I never thought I would choose being a working mom over a stay at home mama. When I left corporate America 3 years ago, i said never again. I couldn't imagine ever not being here for my babies.
Fate found me in a grocery store one day in June. I walked in to get food for a friend in need, and out with a job interview.
I remember getting in the car and being so unbelievably excited, yet so very guilty. I didnt even think about care for my kids I just was excited to do something that I was passionate about. But I wanted to keep a secret. I was scared of judgement from being so vocal about leaving a full time job for a stay at home gig. Would people think I failed ? Would they question my income? Would they gossip?
It became a spiral leading to no where good.
Last week I found myself questioning am I still a mom if one child is at camp gigi while the other is at daycare?

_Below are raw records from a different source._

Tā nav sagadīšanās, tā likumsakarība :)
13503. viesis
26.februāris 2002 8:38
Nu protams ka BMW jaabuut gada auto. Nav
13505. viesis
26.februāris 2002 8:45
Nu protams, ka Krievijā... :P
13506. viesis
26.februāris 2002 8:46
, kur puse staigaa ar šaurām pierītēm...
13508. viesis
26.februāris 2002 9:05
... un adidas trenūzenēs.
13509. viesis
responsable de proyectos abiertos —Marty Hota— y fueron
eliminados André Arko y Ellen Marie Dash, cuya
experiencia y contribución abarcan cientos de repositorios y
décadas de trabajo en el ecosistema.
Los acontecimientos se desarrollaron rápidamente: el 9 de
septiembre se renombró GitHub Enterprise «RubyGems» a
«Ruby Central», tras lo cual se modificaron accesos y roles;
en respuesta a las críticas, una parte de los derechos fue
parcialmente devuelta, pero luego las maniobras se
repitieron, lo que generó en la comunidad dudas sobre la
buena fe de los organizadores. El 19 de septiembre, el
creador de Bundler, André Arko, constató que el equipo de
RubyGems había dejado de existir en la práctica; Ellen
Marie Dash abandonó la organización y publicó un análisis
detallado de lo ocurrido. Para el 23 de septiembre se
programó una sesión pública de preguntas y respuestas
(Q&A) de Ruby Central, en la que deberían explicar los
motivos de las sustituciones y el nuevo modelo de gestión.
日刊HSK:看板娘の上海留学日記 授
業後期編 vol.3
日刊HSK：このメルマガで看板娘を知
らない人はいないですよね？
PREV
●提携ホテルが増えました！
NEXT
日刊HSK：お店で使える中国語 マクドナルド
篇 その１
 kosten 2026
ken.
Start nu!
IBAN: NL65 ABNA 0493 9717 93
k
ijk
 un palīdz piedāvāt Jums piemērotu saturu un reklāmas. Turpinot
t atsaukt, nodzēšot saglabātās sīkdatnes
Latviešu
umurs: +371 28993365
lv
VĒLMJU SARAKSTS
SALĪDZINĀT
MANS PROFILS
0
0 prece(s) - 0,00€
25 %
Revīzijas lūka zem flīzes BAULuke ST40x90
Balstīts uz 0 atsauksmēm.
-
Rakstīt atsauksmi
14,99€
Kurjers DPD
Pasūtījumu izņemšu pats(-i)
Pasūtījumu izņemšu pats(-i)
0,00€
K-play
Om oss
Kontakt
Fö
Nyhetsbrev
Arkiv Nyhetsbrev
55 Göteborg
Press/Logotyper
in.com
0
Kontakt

And the worst part, I freaking love my job. So leaving isnt hard. . I should be crying in my car, yet I found my singing on the way in. But mom guilt convinced me that I shouldn't feel this way
Mom guilt is a sneaky little bitch that finds it's way into your mind. It tries to bring your down and forget that you were an amazing human before you gave birth to amazing humans.
Fate has found me again though, in the last three days I have gotten so much one on one time with this sweet girl. Yeah she might be sick, but sick means snuggly.
And did you know that snuggles cure mom guilt 99.9% of the time ?
My point Is friends....
stay at home mom, working mom, part time custody mom, adopted mom, all moms, we are amazing humans that raise amazing humans.
We deserve to have joy outside our children. We deserve the sneaky bitch that is mom guilt to be silenced while we find ourselves again.